Carax assembled a fascinating cast for his first feature film in over a decade. Gnarly faced Lavant, who has appeared in all of the director’s previous films as well as gracing weird works by Veit Helmer, Harmony Korine and Veiko Õunpuu, was the obvious choice for the lead in the most ambitiously odd art film of the French calendar. The casting of Scob and Piccoli, who between them have worked with all of the great European Surrealist filmmakers of the past, from Franjou to Ferreri to Buñuel, is an equally obvious nod to Carax’ influences, one that positions Motors as the latest link in a long cinematic chain. Australian popstress Kylie Minogue immediately scores unexpected cool points by appearing in this project, while glamour girl Eva Mendes follows up her role in Herzog‘s Bad Lieutenant with this even weirder part. We definitely approve of the way her career is headed (even though her recent choices probably make her agent tear his hair out).
WHAT THE CRITICS SAY:
(This movie was nominated for review by “Dwarf Oscar,” who said it was “weird, weird, weird. You already guessed, I know that, but right now I’m making it official. For once, I’m pretty confident it’s going to make its way to the List…” . Suggest a weird movie of your own here.)
Here was my introduction to “Holy Motors.” I saw a banner ad for the movie on Rotten Tomatoes which featured the girl in the spandex outfit. That got me interested enough to look it up further. If you’ve seen the movie, that interest pays off in spades.
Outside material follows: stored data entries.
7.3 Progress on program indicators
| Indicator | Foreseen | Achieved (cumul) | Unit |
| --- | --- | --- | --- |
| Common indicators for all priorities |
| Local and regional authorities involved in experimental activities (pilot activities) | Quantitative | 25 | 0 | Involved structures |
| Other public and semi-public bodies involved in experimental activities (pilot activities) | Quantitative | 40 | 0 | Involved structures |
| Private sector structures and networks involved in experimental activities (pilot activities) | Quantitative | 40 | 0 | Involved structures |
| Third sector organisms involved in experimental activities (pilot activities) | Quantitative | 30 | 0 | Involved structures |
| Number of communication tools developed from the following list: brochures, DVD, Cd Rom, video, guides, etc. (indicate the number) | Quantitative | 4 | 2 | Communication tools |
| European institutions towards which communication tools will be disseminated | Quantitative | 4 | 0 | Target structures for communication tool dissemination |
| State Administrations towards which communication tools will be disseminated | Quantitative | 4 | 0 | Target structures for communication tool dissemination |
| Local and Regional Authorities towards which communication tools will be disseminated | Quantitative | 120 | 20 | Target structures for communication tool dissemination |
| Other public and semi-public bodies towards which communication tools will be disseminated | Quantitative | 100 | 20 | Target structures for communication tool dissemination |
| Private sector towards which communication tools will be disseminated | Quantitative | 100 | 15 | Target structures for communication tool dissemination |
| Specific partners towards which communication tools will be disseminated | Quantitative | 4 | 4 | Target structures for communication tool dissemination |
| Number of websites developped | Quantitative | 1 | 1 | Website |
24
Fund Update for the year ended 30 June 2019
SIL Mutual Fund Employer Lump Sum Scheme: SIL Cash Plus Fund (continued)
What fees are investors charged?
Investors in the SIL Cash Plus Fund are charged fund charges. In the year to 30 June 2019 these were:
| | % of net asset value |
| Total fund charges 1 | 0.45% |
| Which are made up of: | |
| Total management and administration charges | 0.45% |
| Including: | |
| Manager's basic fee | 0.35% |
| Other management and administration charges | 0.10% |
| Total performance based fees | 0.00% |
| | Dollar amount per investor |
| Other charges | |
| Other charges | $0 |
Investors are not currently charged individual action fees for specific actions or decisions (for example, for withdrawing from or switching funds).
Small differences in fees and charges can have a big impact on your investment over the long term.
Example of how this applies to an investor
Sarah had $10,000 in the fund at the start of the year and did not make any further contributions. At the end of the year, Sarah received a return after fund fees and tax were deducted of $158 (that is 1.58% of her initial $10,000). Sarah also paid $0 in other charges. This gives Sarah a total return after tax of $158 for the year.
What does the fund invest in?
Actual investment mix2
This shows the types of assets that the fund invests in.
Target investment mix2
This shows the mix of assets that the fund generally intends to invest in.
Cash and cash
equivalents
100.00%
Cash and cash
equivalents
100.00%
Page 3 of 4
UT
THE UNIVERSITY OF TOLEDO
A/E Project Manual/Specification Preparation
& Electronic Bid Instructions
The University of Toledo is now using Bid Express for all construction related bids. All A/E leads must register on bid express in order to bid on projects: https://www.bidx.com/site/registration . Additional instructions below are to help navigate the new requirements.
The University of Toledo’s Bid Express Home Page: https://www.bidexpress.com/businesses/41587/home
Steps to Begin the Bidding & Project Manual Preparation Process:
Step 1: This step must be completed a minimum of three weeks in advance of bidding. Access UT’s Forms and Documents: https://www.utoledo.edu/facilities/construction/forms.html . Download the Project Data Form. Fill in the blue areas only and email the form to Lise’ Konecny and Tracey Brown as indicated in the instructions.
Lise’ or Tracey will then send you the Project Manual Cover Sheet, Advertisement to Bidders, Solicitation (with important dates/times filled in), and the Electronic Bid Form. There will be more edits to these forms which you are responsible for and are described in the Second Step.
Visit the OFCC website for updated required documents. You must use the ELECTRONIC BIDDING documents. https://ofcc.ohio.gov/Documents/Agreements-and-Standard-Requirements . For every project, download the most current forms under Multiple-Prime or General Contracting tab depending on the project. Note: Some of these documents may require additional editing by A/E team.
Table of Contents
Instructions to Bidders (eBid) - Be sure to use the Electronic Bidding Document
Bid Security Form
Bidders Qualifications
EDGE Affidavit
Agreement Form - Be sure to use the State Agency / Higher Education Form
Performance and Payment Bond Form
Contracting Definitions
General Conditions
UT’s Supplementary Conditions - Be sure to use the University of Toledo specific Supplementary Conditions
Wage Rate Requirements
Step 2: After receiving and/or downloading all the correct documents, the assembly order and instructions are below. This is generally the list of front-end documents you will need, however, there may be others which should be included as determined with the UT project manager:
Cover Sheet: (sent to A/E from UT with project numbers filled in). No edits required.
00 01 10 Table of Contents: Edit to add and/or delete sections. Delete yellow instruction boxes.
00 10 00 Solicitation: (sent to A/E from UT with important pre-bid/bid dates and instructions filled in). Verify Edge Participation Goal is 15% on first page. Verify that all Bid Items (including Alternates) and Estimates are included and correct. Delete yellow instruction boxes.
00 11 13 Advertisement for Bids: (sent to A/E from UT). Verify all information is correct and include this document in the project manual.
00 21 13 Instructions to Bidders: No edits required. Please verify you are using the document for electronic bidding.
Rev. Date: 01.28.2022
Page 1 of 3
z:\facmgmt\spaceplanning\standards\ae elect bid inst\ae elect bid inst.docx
My second interest, after watching the trailer, was the inclusion of the actor Denis Lavant, who I recognized from one of the best music videos of the late ’90s, UNKLE’s “Rabbit in Your Headlights.” If you’ve seen the movie, that interest pays off in spades. The man acts his ass off in multiple complete transformations.
Sadly, the act of watching the actual movie did not pay off in actual spades, at least for me. (And what are these spades we’re talking about?) It’s a weird movie, which is good, but it only seems weird for no good reason.
Okay, it’s weird. But the heart of the movie seems to be an actor going from scene to scene and acting. There’s a part of the movie where it’s intimated that he is acting without cameras, because the cameras are now so small that nobody can see them. But acting a role nonetheless. That makes the weirdness fall away, and now the only thing the audience is left with is a series of performances. They were good, re: Denis Lavant, but who cares?
And that’s when the movie failed me. I never sensed that there was a coherent whole at work. Sure, some scenes were great, but that’s all they were. Scenes. The end with the talking cars was salt on the wound to me. Really? That was it?
I don’t know, there’s stuff to like. As I said, Denis Lavant is great, and if you’re prurient, the latex contortionist is something to see. But there’s no there there.